There will always be a difference of opinion, but the cardinal rule is the same, respect and alignment are key. The best product teams are ones where every person on the team thinks of themselves as a product ‘person’ e.g. product engineers, QA’s become product specialists, and so forth. This is very important because it creates empowerment and trust. It is on product managers and also the team to encourage this mindset.
The spirit of Agile – customer centricity, adaptability, continuous improvement – remains paramount. Its practices, however, must evolve for the remote-first, AI-powered team:
Team obligations remain the same and can of course be streamlined with AI as we know.
Intentional Communication Design:
Asynchronous First: Prioritize clear, concise, written updates and discussions via tools like Slack/Teams for default communication. This forces clarity and provides a searchable record.
Multi-Modal Clarity: Supplement written documentation with short video walkthroughs, annotated diagrams, and recorded demos to cater to different learning styles and overcome translation nuances.
Mastering Documentation as a Living Asset:
Go beyond just "requirements." Document decisions, rationale, assumptions, and FAQs.

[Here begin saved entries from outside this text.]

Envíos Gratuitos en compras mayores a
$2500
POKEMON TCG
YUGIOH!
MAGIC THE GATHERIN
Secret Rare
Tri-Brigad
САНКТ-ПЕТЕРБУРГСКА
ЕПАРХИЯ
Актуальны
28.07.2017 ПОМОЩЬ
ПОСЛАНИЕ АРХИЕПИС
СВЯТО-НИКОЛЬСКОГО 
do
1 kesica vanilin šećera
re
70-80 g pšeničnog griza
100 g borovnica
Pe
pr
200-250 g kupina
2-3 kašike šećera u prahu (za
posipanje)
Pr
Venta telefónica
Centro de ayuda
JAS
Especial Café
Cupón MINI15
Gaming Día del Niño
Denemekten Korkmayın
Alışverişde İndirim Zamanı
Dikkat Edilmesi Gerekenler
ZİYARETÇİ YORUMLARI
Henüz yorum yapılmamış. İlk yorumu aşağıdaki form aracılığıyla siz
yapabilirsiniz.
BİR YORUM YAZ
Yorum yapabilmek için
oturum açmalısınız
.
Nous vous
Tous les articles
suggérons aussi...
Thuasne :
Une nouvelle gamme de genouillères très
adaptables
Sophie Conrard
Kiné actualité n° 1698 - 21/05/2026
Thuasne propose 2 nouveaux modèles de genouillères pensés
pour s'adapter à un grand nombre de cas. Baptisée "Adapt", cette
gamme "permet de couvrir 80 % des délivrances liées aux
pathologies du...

Make documentation easily accessible, searchable, and collaborative (e.g., Confluence, Notion, Google Docs).Treat documentation as a living, evolving product in itself, not a one-time deliverable.
Stand-Ups Rethought:
Remote ceremonies especially stand-ups, refinements, and retros demand more than just calendar invites. They require skilled facilitation to foster engagement, equity, and genuine problem-solving across screens and time zones.
Tools like Google Gemini and other summarizers can synthesize updates, flag blockers, and surface patterns in team sentiment. Used well, AI can move stand-ups from a rote ritual to a moment of clarity helping teams quickly understand what’s on track, what needs attention, and where collaboration is needed most. AI becomes a team’s scrum master.
Agentic AI may rewrite the playbook, but the heart of product work remains the same: building for humans, with humans. If we stay grounded in empathy, clarity, and adaptability, these tools can amplify what we already do best.